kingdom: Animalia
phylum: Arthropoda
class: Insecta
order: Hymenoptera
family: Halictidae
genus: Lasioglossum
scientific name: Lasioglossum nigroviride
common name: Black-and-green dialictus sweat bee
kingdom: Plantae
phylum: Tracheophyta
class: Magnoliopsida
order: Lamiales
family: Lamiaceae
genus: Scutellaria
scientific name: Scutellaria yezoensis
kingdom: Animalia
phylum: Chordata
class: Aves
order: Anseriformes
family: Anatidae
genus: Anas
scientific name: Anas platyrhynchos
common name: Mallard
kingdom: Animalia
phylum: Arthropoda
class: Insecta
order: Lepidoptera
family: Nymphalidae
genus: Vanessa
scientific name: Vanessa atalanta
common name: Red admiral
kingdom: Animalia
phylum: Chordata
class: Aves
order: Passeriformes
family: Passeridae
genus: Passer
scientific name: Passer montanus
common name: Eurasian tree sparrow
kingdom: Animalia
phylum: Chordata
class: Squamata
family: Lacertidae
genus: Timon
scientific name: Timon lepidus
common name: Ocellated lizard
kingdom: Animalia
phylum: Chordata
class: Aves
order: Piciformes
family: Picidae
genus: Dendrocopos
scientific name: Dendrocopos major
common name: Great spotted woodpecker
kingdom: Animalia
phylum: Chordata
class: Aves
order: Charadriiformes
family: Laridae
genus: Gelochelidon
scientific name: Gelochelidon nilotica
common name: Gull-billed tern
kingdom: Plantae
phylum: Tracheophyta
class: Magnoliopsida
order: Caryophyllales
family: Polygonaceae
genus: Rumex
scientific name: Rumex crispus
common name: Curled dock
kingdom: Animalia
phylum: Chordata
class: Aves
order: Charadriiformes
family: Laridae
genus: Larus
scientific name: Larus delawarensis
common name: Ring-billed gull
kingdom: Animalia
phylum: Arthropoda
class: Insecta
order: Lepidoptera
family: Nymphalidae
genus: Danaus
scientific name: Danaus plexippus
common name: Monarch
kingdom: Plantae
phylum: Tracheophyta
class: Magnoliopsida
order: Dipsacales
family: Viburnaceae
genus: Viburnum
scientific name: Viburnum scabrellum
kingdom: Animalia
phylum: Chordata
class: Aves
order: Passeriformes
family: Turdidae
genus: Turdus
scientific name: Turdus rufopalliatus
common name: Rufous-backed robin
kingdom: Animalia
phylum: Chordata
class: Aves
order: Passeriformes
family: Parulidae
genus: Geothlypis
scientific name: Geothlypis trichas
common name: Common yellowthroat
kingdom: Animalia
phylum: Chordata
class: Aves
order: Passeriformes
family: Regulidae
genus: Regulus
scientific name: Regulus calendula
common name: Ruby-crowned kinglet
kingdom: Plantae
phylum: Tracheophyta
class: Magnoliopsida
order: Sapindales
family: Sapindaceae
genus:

*-*-*

Put every line of the listing above into a Markdown table with two columns, Row and Listing line. Number the rows in order and leave out any blank lines.

| Row | Listing line |
|---|---|
| 1 | kingdom: Animalia |
| 2 | phylum: Arthropoda |
| 3 | class: Insecta |
| 4 | order: Hymenoptera |
| 5 | family: Halictidae |
| 6 | genus: Lasioglossum |
| 7 | scientific name: Lasioglossum nigroviride |
| 8 | common name: Black-and-green dialictus sweat bee |
| 9 | kingdom: Plantae |
| 10 | phylum: Tracheophyta |
| 11 | class: Magnoliopsida |
| 12 | order: Lamiales |
| 13 | family: Lamiaceae |
| 14 | genus: Scutellaria |
| 15 | scientific name: Scutellaria yezoensis |
| 16 | kingdom: Animalia |
| 17 | phylum: Chordata |
| 18 | class: Aves |
| 19 | order: Anseriformes |
| 20 | family: Anatidae |
| 21 | genus: Anas |
| 22 | scientific name: Anas platyrhynchos |
| 23 | common name: Mallard |
| 24 | kingdom: Animalia |
| 25 | phylum: Arthropoda |
| 26 | class: Insecta |
| 27 | order: Lepidoptera |
| 28 | family: Nymphalidae |
| 29 | genus: Vanessa |
| 30 | scientific name: Vanessa atalanta |
| 31 | common name: Red admiral |
| 32 | kingdom: Animalia |
| 33 | phylum: Chordata |
| 34 | class: Aves |
| 35 | order: Passeriformes |
| 36 | family: Passeridae |
| 37 | genus: Passer |
| 38 | scientific name: Passer montanus |
| 39 | common name: Eurasian tree sparrow |
| 40 | kingdom: Animalia |
| 41 | phylum: Chordata |
| 42 | class: Squamata |
| 43 | family: Lacertidae |
| 44 | genus: Timon |
| 45 | scientific name: Timon lepidus |
| 46 | common name: Ocellated lizard |
| 47 | kingdom: Animalia |
| 48 | phylum: Chordata |
| 49 | class: Aves |
| 50 | order: Piciformes |
| 51 | family: Picidae |
| 52 | genus: Dendrocopos |
| 53 | scientific name: Dendrocopos major |
| 54 | common name: Great spotted woodpecker |
| 55 | kingdom: Animalia |
| 56 | phylum: Chordata |
| 57 | class: Aves |
| 58 | order: Charadriiformes |
| 59 | family: Laridae |
| 60 | genus: Gelochelidon |
| 61 | scientific name: Gelochelidon nilotica |
| 62 | common name: Gull-billed tern |
| 63 | kingdom: Plantae |
| 64 | phylum: Tracheophyta |
| 65 | class: Magnoliopsida |
| 66 | order: Caryophyllales |
| 67 | family: Polygonaceae |
| 68 | genus: Rumex |
| 69 | scientific name: Rumex crispus |
| 70 | common name: Curled dock |
| 71 | kingdom: Animalia |
| 72 | phylum: Chordata |
| 73 | class: Aves |
| 74 | order: Charadriiformes |
| 75 | family: Laridae |
| 76 | genus: Larus |
| 77 | scientific name: Larus delawarensis |
| 78 | common name: Ring-billed gull |
| 79 | kingdom: Animalia |
| 80 | phylum: Arthropoda |
| 81 | class: Insecta |
| 82 | order: Lepidoptera |
| 83 | family: Nymphalidae |
| 84 | genus: Danaus |
| 85 | scientific name: Danaus plexippus |
| 86 | common name: Monarch |
| 87 | kingdom: Plantae |
| 88 | phylum: Tracheophyta |
| 89 | class: Magnoliopsida |
| 90 | order: Dipsacales |
| 91 | family: Viburnaceae |
| 92 | genus: Viburnum |
| 93 | scientific name: Viburnum scabrellum |
| 94 | kingdom: Animalia |
| 95 | phylum: Chordata |
| 96 | class: Aves |
| 97 | order: Passeriformes |
| 98 | family: Turdidae |
| 99 | genus: Turdus |
| 100 | scientific name: Turdus rufopalliatus |
| 101 | common name: Rufous-backed robin |
| 102 | kingdom: Animalia |
| 103 | phylum: Chordata |
| 104 | class: Aves |
| 105 | order: Passeriformes |
| 106 | family: Parulidae |
| 107 | genus: Geothlypis |
| 108 | scientific name: Geothlypis trichas |
| 109 | common name: Common yellowthroat |
| 110 | kingdom: Animalia |
| 111 | phylum: Chordata |
| 112 | class: Aves |
| 113 | order: Passeriformes |
| 114 | family: Regulidae |
| 115 | genus: Regulus |
| 116 | scientific name: Regulus calendula |
| 117 | common name: Ruby-crowned kinglet |
| 118 | kingdom: Plantae |
| 119 | phylum: Tracheophyta |
| 120 | class: Magnoliopsida |
| 121 | order: Sapindales |
| 122 | family: Sapindaceae |
| 123 | genus: |